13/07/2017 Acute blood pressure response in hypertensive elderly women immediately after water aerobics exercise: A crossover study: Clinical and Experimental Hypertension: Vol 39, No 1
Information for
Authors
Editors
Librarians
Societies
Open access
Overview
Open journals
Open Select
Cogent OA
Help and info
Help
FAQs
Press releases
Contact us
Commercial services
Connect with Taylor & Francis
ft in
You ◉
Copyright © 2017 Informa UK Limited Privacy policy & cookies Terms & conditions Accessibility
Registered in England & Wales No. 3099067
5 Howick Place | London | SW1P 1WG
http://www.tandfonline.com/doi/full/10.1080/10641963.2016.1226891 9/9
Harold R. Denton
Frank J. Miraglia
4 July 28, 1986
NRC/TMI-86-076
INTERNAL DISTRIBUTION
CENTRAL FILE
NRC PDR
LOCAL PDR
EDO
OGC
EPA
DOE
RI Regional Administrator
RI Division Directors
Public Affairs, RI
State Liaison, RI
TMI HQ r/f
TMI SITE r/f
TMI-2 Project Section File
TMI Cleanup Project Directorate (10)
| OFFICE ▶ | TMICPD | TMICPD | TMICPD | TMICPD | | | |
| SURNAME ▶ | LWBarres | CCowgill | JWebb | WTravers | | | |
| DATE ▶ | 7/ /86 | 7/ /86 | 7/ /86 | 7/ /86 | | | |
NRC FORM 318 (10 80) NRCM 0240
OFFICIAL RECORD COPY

━━━━

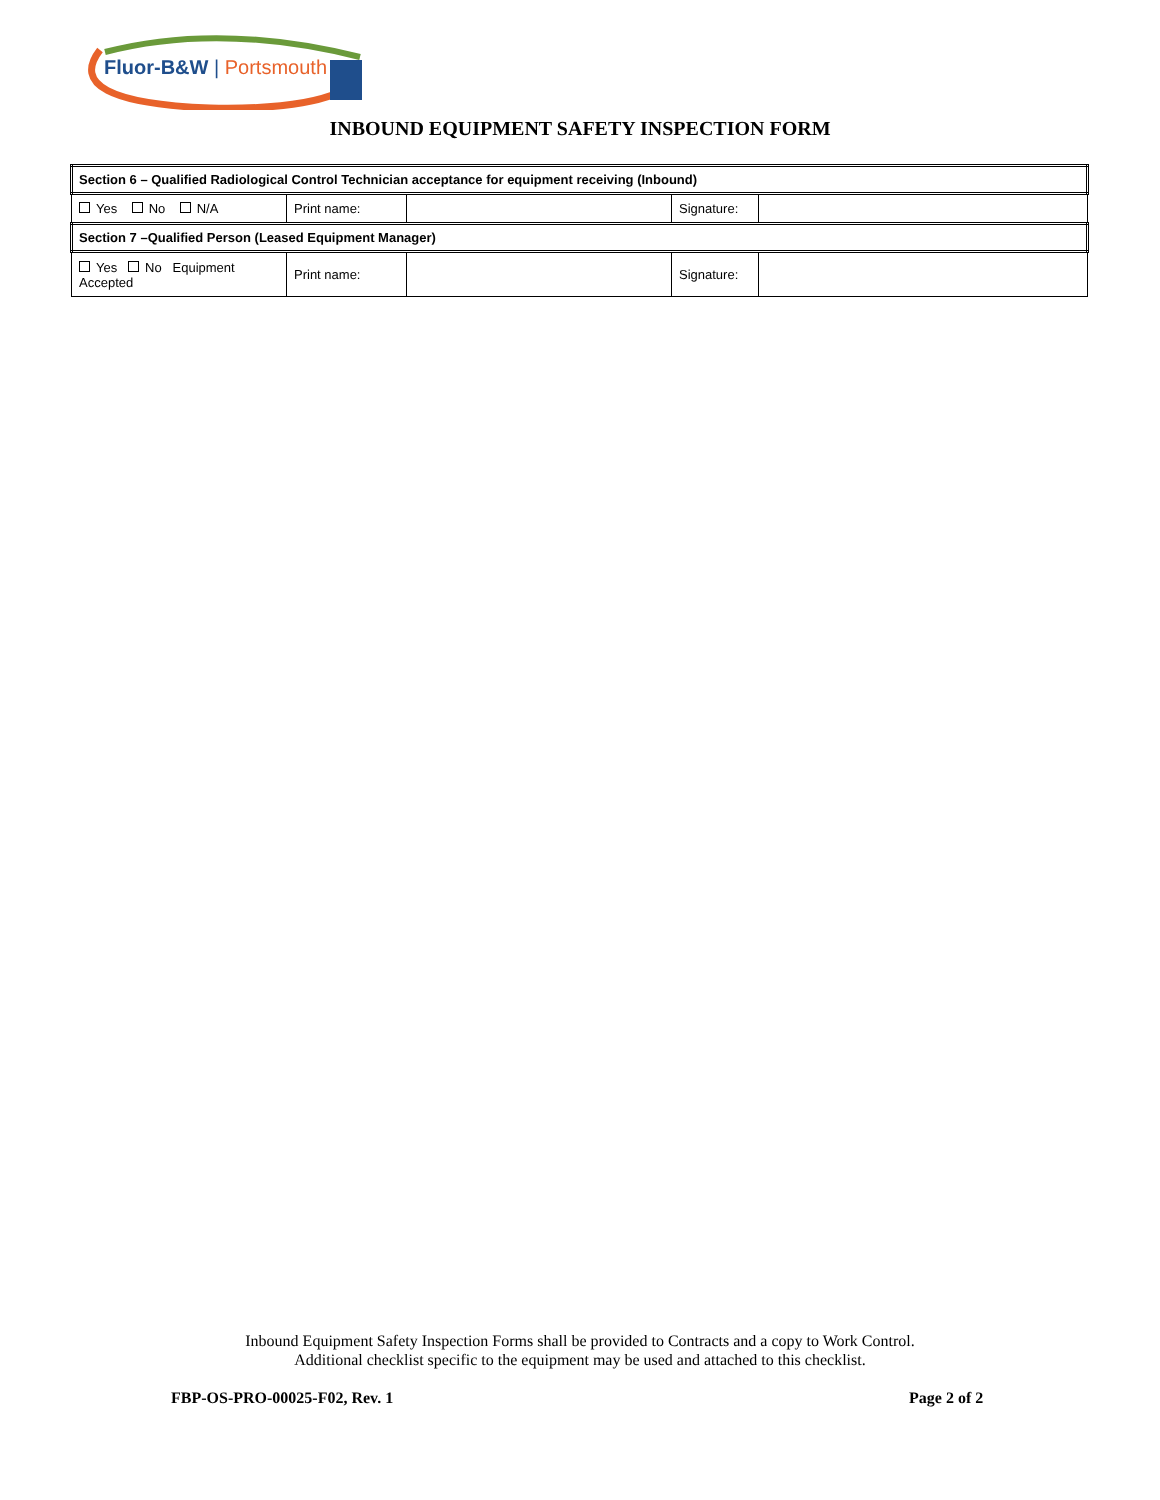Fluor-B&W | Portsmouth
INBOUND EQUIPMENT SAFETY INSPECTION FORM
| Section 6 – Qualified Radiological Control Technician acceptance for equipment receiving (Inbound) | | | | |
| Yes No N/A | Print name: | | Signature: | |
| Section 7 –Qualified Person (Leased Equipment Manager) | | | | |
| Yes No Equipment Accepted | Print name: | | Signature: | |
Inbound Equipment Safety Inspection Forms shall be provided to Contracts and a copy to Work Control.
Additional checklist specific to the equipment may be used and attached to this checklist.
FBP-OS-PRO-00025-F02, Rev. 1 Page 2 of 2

━━━━

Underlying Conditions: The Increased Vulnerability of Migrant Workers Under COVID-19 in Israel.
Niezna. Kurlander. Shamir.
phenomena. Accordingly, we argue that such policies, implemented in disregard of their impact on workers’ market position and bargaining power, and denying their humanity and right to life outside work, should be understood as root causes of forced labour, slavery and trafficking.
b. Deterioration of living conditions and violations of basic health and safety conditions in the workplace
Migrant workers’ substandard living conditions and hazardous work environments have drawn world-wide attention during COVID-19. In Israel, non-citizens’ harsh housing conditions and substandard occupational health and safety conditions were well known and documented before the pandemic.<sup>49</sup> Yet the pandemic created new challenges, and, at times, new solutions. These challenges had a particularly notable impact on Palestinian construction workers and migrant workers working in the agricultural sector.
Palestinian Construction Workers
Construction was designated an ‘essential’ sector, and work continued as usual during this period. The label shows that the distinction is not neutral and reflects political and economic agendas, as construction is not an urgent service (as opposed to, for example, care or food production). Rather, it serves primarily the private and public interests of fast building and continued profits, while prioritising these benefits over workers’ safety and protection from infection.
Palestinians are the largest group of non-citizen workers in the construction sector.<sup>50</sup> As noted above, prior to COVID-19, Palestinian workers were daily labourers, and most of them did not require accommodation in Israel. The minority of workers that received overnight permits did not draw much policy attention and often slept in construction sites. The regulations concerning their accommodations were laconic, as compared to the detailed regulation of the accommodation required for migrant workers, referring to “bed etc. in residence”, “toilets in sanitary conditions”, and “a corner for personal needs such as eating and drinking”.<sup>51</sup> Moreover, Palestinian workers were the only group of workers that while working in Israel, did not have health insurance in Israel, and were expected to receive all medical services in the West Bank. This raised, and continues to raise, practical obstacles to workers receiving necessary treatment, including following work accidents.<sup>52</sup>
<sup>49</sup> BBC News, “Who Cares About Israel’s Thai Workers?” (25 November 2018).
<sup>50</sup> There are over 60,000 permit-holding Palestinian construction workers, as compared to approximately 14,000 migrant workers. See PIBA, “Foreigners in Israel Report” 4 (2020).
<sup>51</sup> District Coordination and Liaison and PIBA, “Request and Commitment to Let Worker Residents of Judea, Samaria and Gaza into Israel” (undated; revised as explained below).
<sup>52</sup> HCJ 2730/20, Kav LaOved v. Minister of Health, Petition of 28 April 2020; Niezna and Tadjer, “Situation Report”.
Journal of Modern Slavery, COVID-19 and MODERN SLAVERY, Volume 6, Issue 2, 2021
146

━━━━

> Work required
Scan the records above, then copy out each line that mentions "Signature".

> Result below
| Yes No N/A | Print name: | | Signature: | |
| Yes No Equipment Accepted | Print name: | | Signature: | |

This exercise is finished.